Having attended megachurches for the past few years, I can testify with perfect clarity that it's fascinatingly easy to slip in and out of them avoiding all human interaction.
Allow me to add that an attendee's invisibility in church life is primarily their fault; however, ringing in as a very culpable secondary reason is the immense size of these institutions.
Let's turn our attention to this post on Bring the Books:
As I was watching this documentary with my wife (which only addressed the issue of suburban sprawl, not the other things I just mentioned above), I turned to her and said, "if these communities are all supposed to be perfect and ideal, what kind of churches are being built for them to go to?
The answer is, instead of building small churches for these subdivisions of houses, what has happened is, each suburb has a gigantic mega-church within driving distance...it would seem, prima facie that the maximum opportunity for people to interact is being provided on Sundays at these mega churches. However, the opposite is happening. After all, one of my simultaneously favorite and also least-favorite things about mega churches is the anonymity they provide.
--*--
**Brief 1**:
Answer these questions about the passage on megachurches above.
(a) Whose fault does the writer say an attendee's invisibility in church life primarily is?
(b) Which issue did the documentary address?
(c) According to the quoted post, what does each suburb have within driving distance instead of small churches?
**Brief 2**: List every distinct spelling the passage on megachurches above uses for the word naming a very large church.
**Brief 3**: From the passage on megachurches above, reproduce the part that opens with the words containing "Let's turn our" and closes with "anonymity they provide.".

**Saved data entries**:
--*--
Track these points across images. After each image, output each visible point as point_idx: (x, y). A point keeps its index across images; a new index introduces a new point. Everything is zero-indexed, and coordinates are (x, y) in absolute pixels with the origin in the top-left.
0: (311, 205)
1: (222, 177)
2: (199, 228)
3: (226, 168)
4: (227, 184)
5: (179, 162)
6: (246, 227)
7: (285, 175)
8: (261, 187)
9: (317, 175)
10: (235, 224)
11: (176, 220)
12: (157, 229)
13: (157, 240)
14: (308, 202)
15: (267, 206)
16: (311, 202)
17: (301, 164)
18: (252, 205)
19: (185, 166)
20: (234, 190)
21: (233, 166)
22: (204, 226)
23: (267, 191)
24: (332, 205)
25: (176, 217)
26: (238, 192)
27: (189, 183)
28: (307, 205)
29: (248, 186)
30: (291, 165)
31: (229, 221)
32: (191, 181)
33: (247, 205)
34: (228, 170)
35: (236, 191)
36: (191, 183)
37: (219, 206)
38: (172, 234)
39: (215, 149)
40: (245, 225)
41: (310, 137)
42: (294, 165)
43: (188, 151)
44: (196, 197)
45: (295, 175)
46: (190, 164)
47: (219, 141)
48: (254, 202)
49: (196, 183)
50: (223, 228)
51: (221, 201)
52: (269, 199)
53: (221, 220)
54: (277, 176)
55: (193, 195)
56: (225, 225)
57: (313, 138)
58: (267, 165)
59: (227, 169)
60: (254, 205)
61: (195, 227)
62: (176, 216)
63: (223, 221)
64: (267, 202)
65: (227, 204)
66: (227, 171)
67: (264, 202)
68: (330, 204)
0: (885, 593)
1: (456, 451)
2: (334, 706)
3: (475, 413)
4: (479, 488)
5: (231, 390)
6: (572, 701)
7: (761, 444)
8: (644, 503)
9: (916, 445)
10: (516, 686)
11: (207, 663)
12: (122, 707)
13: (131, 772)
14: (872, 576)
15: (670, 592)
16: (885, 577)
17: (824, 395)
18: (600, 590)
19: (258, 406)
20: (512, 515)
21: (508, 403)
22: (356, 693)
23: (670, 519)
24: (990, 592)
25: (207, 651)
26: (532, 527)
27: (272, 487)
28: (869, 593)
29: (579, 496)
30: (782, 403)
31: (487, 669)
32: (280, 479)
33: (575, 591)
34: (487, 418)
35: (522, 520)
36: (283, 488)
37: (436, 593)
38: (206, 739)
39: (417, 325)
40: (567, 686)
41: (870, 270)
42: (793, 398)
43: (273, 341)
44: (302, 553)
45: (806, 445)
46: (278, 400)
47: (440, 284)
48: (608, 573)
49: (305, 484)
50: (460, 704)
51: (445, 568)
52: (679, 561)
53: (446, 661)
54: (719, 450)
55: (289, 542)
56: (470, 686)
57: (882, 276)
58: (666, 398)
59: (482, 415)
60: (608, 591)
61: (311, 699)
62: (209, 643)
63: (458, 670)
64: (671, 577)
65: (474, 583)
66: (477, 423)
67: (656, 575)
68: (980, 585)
--*--
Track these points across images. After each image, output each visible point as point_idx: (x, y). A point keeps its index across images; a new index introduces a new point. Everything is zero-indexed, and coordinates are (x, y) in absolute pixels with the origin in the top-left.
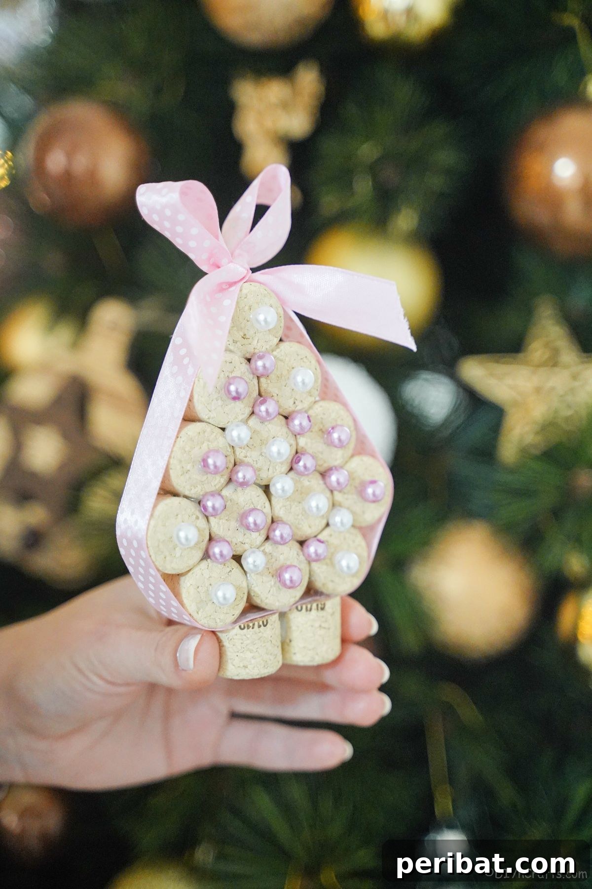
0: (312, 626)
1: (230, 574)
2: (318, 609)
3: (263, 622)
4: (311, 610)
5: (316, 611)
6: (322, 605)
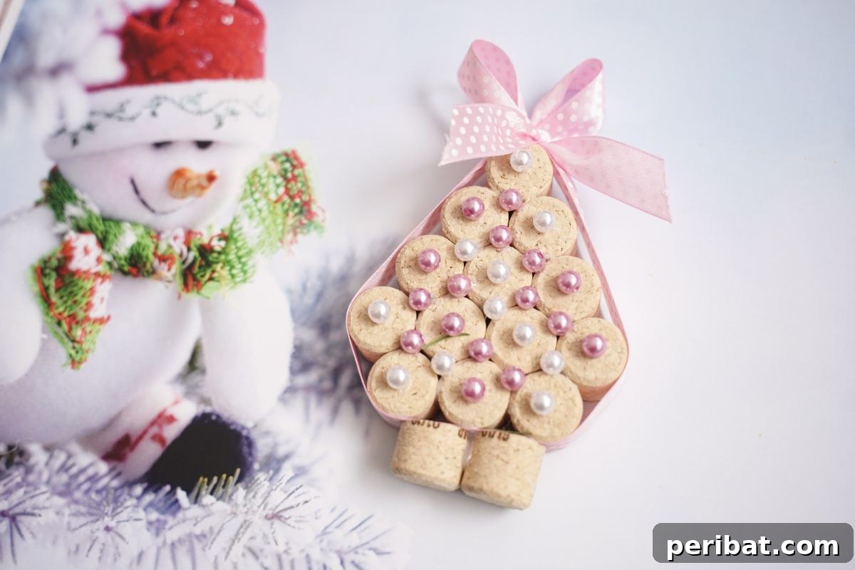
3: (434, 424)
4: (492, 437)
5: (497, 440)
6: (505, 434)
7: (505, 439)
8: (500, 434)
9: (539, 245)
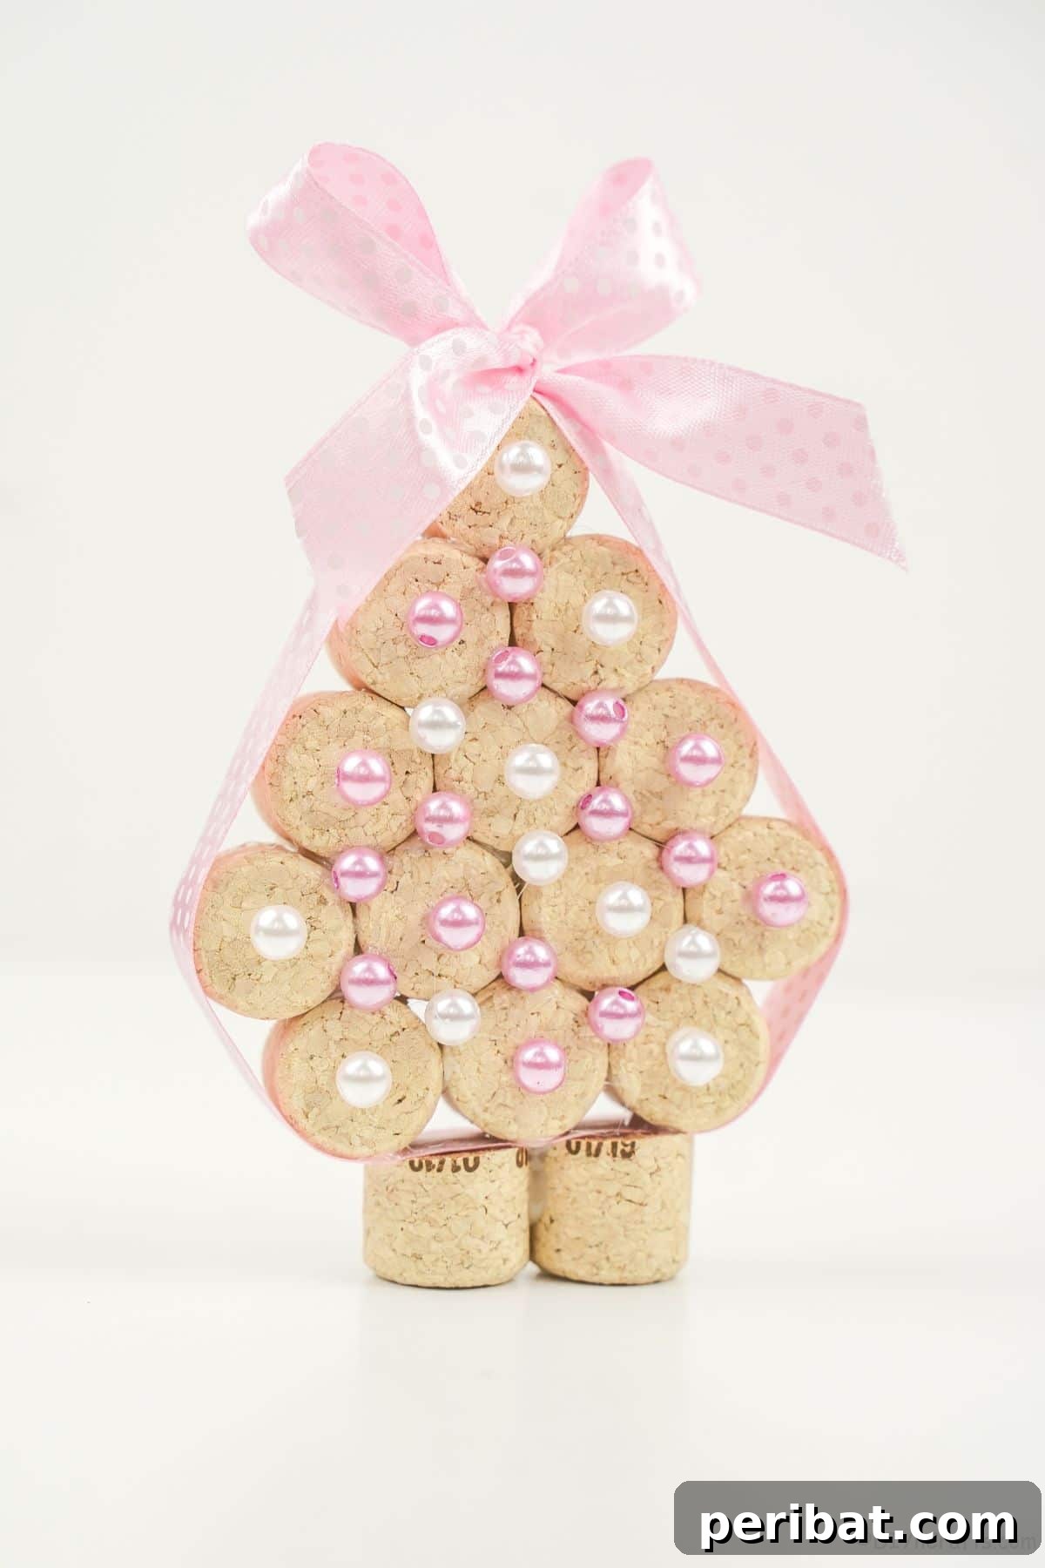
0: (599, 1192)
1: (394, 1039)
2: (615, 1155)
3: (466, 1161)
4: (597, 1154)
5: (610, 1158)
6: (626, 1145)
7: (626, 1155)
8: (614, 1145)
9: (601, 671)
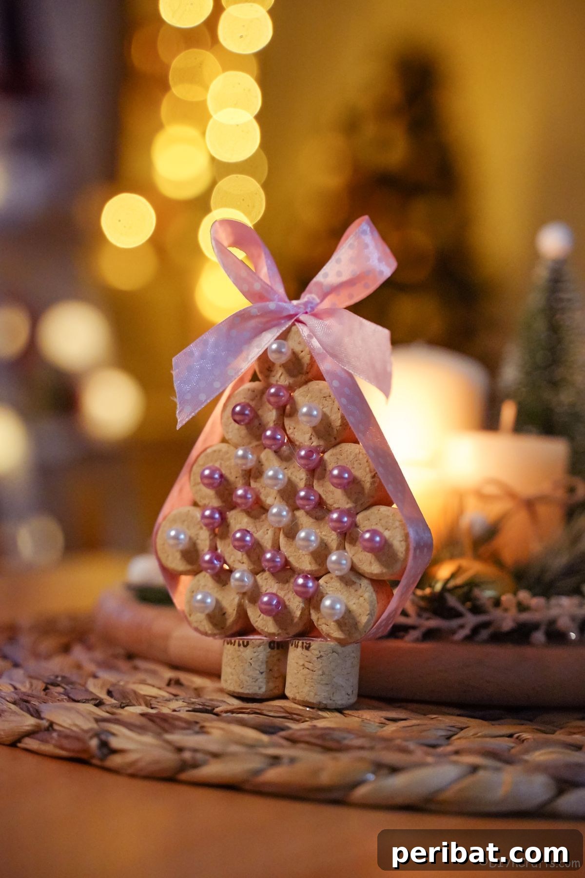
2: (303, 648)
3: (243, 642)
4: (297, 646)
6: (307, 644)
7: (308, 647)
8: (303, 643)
--*--
**Written answer 1**:
(a) The attendee's own fault.
(b) Suburban sprawl.
(c) A gigantic mega-church.

**Written answer 2**:
megachurches
mega-church
mega churches

**Written answer 3**:
Let's turn our attention to this post on Bring the Books:
As I was watching this documentary with my wife (which only addressed the issue of suburban sprawl, not the other things I just mentioned above), I turned to her and said, "if these communities are all supposed to be perfect and ideal, what kind of churches are being built for them to go to?
The answer is, instead of building small churches for these subdivisions of houses, what has happened is, each suburb has a gigantic mega-church within driving distance...it would seem, prima facie that the maximum opportunity for people to interact is being provided on Sundays at these mega churches. However, the opposite is happening. After all, one of my simultaneously favorite and also least-favorite things about mega churches is the anonymity they provide.